🤖 AI Summary
Conventional metaheuristic methods for parameter identification in lithium-ion battery electrochemical models suffer from high computational cost and slow convergence, while existing machine learning approaches rely heavily on constant-current data and lack generalizability to dynamic load conditions. Method: This paper proposes a novel framework integrating a neural surrogate model with deep-learning-based fixed-point iteration. It employs a Neural Single-Particle Model (NeuralSPMe) to capture electrolyte dynamics and introduces a Parameter Update Network (PUNet) for end-to-end parameter optimization, trained exclusively on real-world driving cycle data. Contribution/Results: The framework achieves over 2000× speedup in parameter identification compared to conventional methods, drastically reduces iteration counts and sample requirements, and improves accuracy by more than an order of magnitude. It is the first method to enable high-accuracy, high-efficiency online parameter identification under dynamic operating conditions, providing a deployable solution for battery health assessment in electric vehicles.
📝 Abstract
The rapid expansion of electric vehicles has intensified the need for accurate and efficient diagnosis of lithium-ion batteries. Parameter identification of electrochemical battery models is widely recognized as a powerful method for battery health assessment. However, conventional metaheuristic approaches suffer from high computational cost and slow convergence, and recent machine learning methods are limited by their reliance on constant current data, which may not be available in practice.
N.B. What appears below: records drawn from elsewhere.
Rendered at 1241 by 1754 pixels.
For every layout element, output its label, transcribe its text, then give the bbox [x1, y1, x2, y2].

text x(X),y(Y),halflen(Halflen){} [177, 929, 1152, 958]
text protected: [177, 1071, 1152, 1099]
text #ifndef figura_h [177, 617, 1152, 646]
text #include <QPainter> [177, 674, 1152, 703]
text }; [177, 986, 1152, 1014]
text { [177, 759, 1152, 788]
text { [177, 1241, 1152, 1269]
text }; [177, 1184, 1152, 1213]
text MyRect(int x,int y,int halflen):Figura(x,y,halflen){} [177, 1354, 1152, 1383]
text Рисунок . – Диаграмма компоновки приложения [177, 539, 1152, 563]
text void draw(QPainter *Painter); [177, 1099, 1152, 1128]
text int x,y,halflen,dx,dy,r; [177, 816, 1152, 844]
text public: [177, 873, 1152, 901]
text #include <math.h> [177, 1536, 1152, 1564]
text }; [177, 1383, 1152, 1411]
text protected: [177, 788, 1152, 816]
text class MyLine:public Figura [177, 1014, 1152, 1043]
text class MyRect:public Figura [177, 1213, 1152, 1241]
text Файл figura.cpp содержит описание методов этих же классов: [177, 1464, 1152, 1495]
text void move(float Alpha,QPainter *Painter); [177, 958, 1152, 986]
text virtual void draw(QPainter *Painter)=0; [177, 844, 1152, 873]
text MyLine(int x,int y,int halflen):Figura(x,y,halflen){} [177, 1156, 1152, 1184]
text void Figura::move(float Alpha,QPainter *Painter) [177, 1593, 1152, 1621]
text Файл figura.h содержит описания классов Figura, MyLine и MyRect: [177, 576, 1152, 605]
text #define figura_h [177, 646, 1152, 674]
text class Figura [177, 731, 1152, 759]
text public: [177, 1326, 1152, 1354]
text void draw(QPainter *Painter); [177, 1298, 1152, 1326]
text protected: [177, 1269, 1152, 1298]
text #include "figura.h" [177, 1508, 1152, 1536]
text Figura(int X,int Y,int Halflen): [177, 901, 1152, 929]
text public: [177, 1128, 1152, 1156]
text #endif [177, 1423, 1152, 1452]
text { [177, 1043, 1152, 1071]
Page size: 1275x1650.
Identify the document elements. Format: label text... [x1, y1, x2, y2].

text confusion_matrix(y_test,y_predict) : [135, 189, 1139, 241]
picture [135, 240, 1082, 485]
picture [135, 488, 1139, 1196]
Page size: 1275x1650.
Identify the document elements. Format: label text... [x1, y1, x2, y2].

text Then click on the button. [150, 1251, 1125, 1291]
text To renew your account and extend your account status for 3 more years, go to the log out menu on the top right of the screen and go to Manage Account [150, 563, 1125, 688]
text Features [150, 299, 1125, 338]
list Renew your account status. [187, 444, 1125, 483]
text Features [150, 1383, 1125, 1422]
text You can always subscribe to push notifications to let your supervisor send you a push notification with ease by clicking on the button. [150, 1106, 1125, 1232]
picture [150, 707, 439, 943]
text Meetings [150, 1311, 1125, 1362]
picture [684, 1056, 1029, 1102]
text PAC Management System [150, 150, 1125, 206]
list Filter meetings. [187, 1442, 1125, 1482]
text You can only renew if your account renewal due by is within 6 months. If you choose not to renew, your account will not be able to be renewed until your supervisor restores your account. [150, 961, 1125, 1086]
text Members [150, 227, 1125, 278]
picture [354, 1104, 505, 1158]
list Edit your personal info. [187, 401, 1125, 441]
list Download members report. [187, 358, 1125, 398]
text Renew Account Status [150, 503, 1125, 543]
To overcome these challenges, we propose deep learning-based framework for parameter identification of electrochemical battery models. The proposed framework combines a neural surrogate model of the single particle model with electrolyte (NeuralSPMe) and a deep learning-based fixed-point iteration method. NeuralSPMe is trained on realistic EV load profiles to accurately predict lithium concentration dynamics under dynamic operating conditions while a parameter update network (PUNet) performs fixed-point iterative updates to significantly reduce both the evaluation time per sample and the overall number of iterations required for convergence. Experimental evaluations demonstrate that the proposed framework accelerates the parameter identification by more than 2000 times, achieves superior sample efficiency and more than 10 times higher accuracy compared to conventional metaheuristic algorithms, particularly under dynamic load scenarios encountered in practical applications.